Document segment.
The result is lower CPU and GPU cost in crowded fights, without sacrificing clarity for the players that matter in the moment.

Reducing Hitching With Improved PSO Precaching

Wojciech: Hitching is one of the most frustrating problems in any FPS. A big cause of hitching on modern hardware is shader compilation. A shader is basically a tiny program your GPU uses to draw a surface correctly. The first time your PC sees a new shader, your graphics driver has to turn it into a Pipeline State Object (PSO) that it can reuse quickly. That “first time” work can cause a noticeable stutter.

This is also why stuttering often improves the more you play. Once those PSOs are cached for your specific GPU and driver version, the same content can render smoothly the next time you see it.

Unreal has systems to precache PSOs in the background as assets load, so the game can do that work ahead of the moment you need it. We went through the game and found multiple places where that workflow was not happening correctly, both in our custom rendering and in a few engine paths. We fixed those gaps and improved our PSO data generation so more of that caching work happens earlier and more reliably.

Precaching can be a little CPU heavy while it runs, but it is predictable and temporary. We opted to take a short, controlled cost up front over random stutters in the middle of a fight. Once everything is cached, that cost disappears, and the match stays smooth, especially for first time players on PC.

Content Optimization Across Every Arena

Nadir: When talking about performance, a lot of the impact comes from content. That includes maps, character and weapon skins, gun attachments, as well as the materials and effects that accompany them. Over the past several months, the tech art team has conducted full audits across our maps and assets and made improvements across the board.

Here are some of the biggest areas:

  • Materials: We reduced shader complexity by simplifying logic, adding primitive data inputs and quality switches so materials do less work, especially on lower settings.
  • Textures: We standardized texture compression across the board and used lower resolution textures where appropriate on older platforms, which lowers memory pressure and reduces streaming stalls.
  • Meshes: We optimized mesh density and merged or batched meshes where it made sense, which cuts down on draw calls and reduces how much work the CPU and GPU have to do each frame.
  • Particles: We improved particle rendering with a LOD and budgeting system and moved complex particle logic from CPU to GPU, which reduces big spikes when effects get heavy.
  • Lighting and reflections: We tuned light draw distances, shadow-casting behavior, and significantly reduced the number of unnecessary reflection captures across all maps, decreasing the amount of lights, shadows, and reflections the engine needs to evaluate each frame.
  • Collision and navigation: We lowered the complexity of player and visibility collisions for faster Chaos scene queries and reduced the number of objects that update the navmesh, which lowers CPU cost during movement and combat.
  • Maps: We calibrated custom map actors, adjusted draw distances, and optimized content for low-end platforms, which lowers worst case load in dense areas and keeps performance more consistent across arenas.

This work is exactly what it sounds like. Lots of small changes. Lots of testing. Lots of iteration. But when all is said and done, it adds up fast. Below is a comparison of console performance during beta and launch.

Requirement 1.
Answer these questions using the performance article above, one answer per line, marked like the questions:
(a) What does the graphics driver turn a new shader into?
(b) Where was complex particle logic moved?
(c) Of what did the team significantly reduce the number across all maps?
Requirement 2.
Decide whether each statement agrees with the performance article above. Answer yes or no, and quote the words from the article that settle it.
(a) Precaching puts no load on the CPU while it runs.
(b) The tech art team audited the maps and assets over the past several months.
(c) Texture compression was standardized.

Collected material.
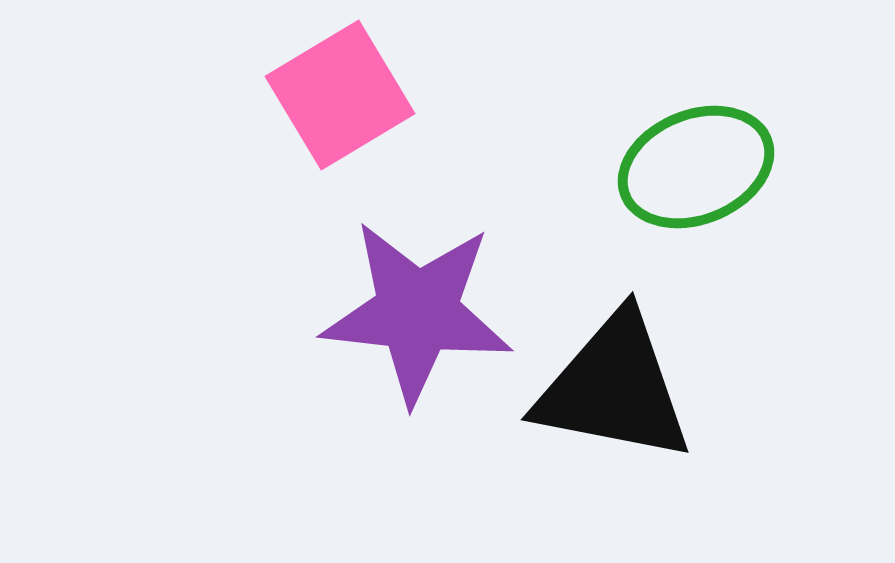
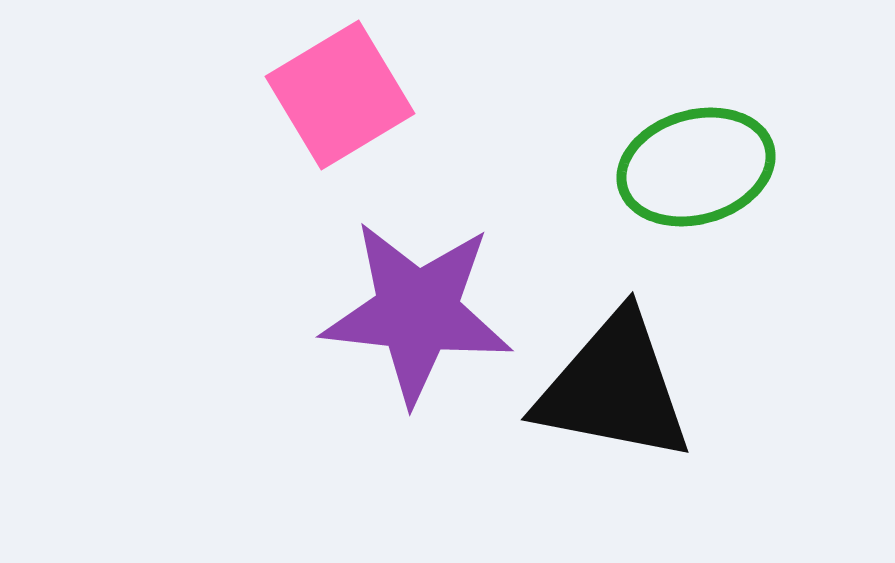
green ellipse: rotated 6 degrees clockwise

Written reply 1.
(a) A Pipeline State Object (PSO)
(b) From CPU to GPU
(c) Unnecessary reflection captures

Written reply 2.
(a) No: "Precaching can be a little CPU heavy while it runs"
(b) Yes: "Over the past several months, the tech art team has conducted full audits across our maps and assets"
(c) Yes: "We standardized texture compression across the board"